Next you need to instantiate the GloFAS class with the country config. For this
example, we will use the GloFAS forecast, however the steps are nearly identical for the
the reanalysis and reforecast -- the only differences are the acceptable date ranges,
and that `leadtime_max` is **not** an input parameter to the reanlaysis.
In this case, we would like the data for the past month. In general, we suggest
specifying dates explicitly, as using e.g. `date.today()` will not produce
the same results when run on a different day.
.. code-block:: python
from datetime import date
from ochanticipy import GlofasForecast
glofas_forecast = GlofasForecast(
country_config=country_config,
geo_bounding_box=geo_bounding_box,
leadtime_max=15,
start_date=date(year=2022, month=9, day=22)

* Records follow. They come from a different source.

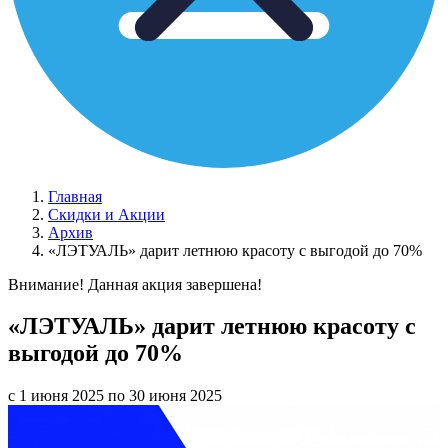
Главная
Скидки и Акции
Архив
«ЛЭТУАЛЬ» дарит летнюю красоту с выгодой до 70%
Внимание! Данная акция завершена!
«ЛЭТУАЛЬ» дарит летнюю красоту с
выгодой до 70%
с 1 июня 2025 по 30 июня 2025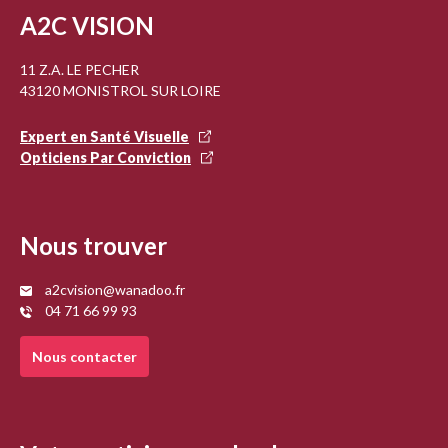
A2C VISION
11 Z.A. LE PECHER
43120 MONISTROL SUR LOIRE
Expert en Santé Visuelle
Opticiens Par Conviction
Nous trouver
a2cvision@wanadoo.fr
04 71 66 99 93
Nous contacter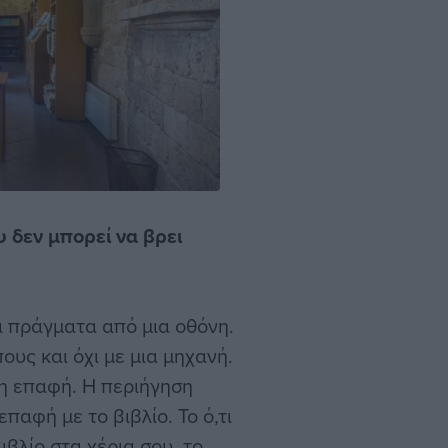
υ δεν μπορεί να βρει
 πράγματα από μια οθόνη.
υς και όχι με μια μηχανή.
η επαφή. Η περιήγηση
παφή με το βιβλίο. Το ό,τι
ιβλίο στα χέρια σου, το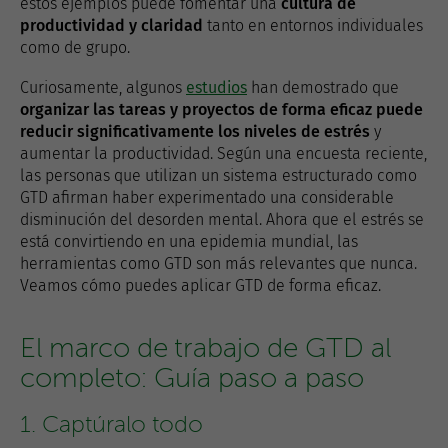
estos ejemplos puede fomentar una
cultura de
productividad y claridad
tanto en entornos individuales
como de grupo.
Curiosamente, algunos
estudios
han demostrado que
organizar las tareas y proyectos de forma eficaz puede
reducir significativamente los niveles de estrés
y
aumentar la productividad. Según una encuesta reciente,
las personas que utilizan un sistema estructurado como
GTD afirman haber experimentado una considerable
disminución del desorden mental. Ahora que el estrés se
está convirtiendo en una epidemia mundial, las
herramientas como GTD son más relevantes que nunca.
Veamos cómo puedes aplicar GTD de forma eficaz.
El marco de trabajo de GTD al
completo: Guía paso a paso
1. Captúralo todo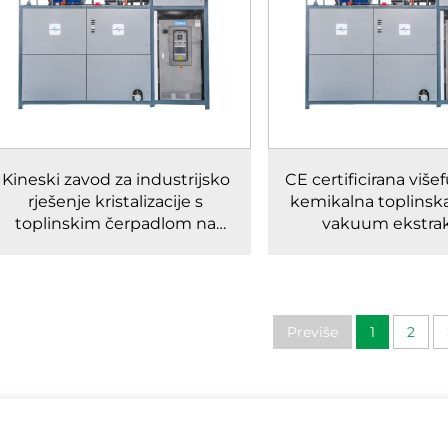
Kineski zavod za industrijsko
CE certificirana više
rješenje kristalizacije s
kemikalna toplins
toplinskim čerpadlom na
vakuum ekstrak
niskoj temperaturi pod
koncentratora krist
vakuumom
Previše
1
2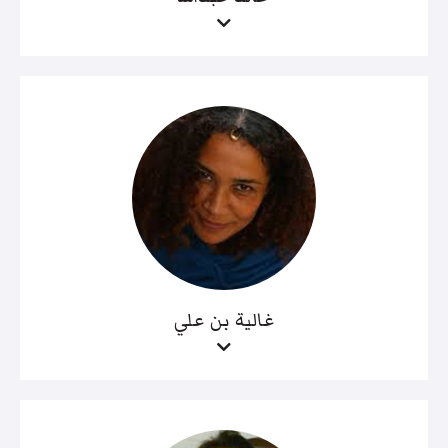
غالية بن علي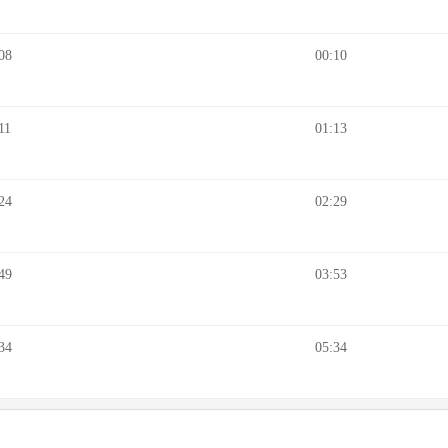
08
00:10
11
01:13
24
02:29
49
03:53
34
05:34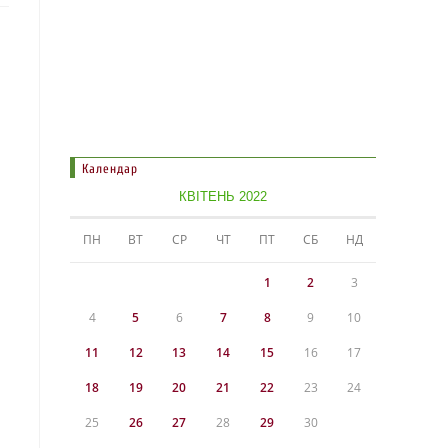
Календар
КВІТЕНЬ 2022
ПН
ВТ
СР
ЧТ
ПТ
СБ
НД
1
2
3
4
5
6
7
8
9
10
11
12
13
14
15
16
17
18
19
20
21
22
23
24
25
26
27
28
29
30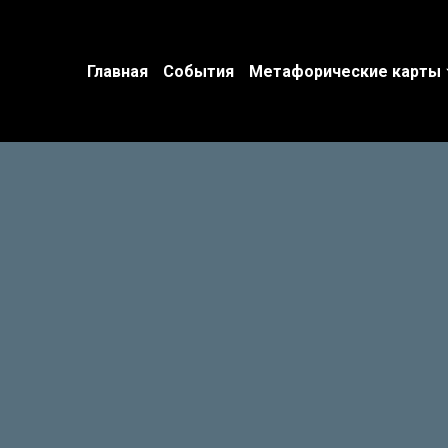
Главная
События
Метафорические карты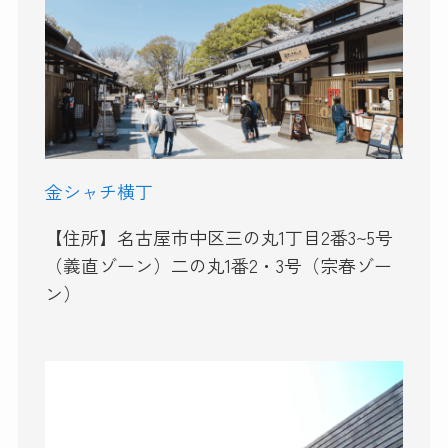
金シャチ横丁
【住所】名古屋市中区三の丸1丁目2番3~5号
（義直ゾーン）二の丸1番2・3号（宗春ゾー
ン）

end_date=date(year=2022, month=10, day=22),
)
We then need to download the GloFAS data. The module will download all the data
between `start_date` and `end_date` (inclusive). The raw files are in .GRIB format,
and are separated by day (forecast), month (reforecast), or year (reanalysis)
depending on the data type, due to CDS query size limits.
.. code-block:: python
glofas_forecast.download()
The downloading process works by generating all requests required for the
specified timeframe, sending them to CDS, and saving the request numbers in memory.
You can see all your requests on the
`CDS website
`_,
and cancel any pending ones in case the run is interrupted (we hope to implement
request number caching in a later version).
The module then pings the CDS API every minute to check which requests have
completed, and downloads those that have. This continues until all requests
have been downloaded.
This process can unfortunately take a long time, however, with this module
we've tried to optimize the queries to be as fast as possible. In our experience,
downloading the full reanalysis (from 1979 to today) is the fastest and takes a
couple of hours, while the full reforecast (1999 to 2018) is the slowest and takes
around a day to complete. It also depends how busy the queue is, which
you can check
`here
`_.
The next step is to process the files. First, we want to convert from the
less used GRIB format to the more common and flexible NetCDF. Furthermore, rather
than having the full raster, we extract the river discharge data at the
reporting poitns specified in the configuration file. This can be done in a single
step:
.. code-block:: python
glofas_forecast.process()
Note that each individual raw GRIB file is converted to a corresponding
processed NetCDF file. This is to simplify the downloading and processing of
addition data, i.e. for adding new dates.
To load all of the processed files into a single dataframe (which can then
be saved to a single NetCDF file or other compatible format), execute:
.. code-block:: python
bgd_glofas_forecast_reporting_points = glofas_forecast.load()
The full codde snippet is below:
.. code-block:: python
from datetime import date
from ochanticipy import create_country_config, CodAB, \
GeoBoundingBox, GlofasForecast
country_config = create_country_config(iso3="bgd")
codab = CodAB(country_config=country_config)
codab.download()
admin0 = codab.load()
geo_bounding_box = GeoBoundingBox.from_shape(admin0)
glofas_forecast = GlofasForecast(
country_config=country_config,
geo_bounding_box=geo_bounding_box,
leadtime_max=15,
start_date=date(year=2022, month=9, day=22)
end_date=date(year=2022, month=10, day=22),
)
glofas_forecast.download()
glofas_forecast.process()
bgd_glofas_forecast_reporting_points = glofas_forecast.load()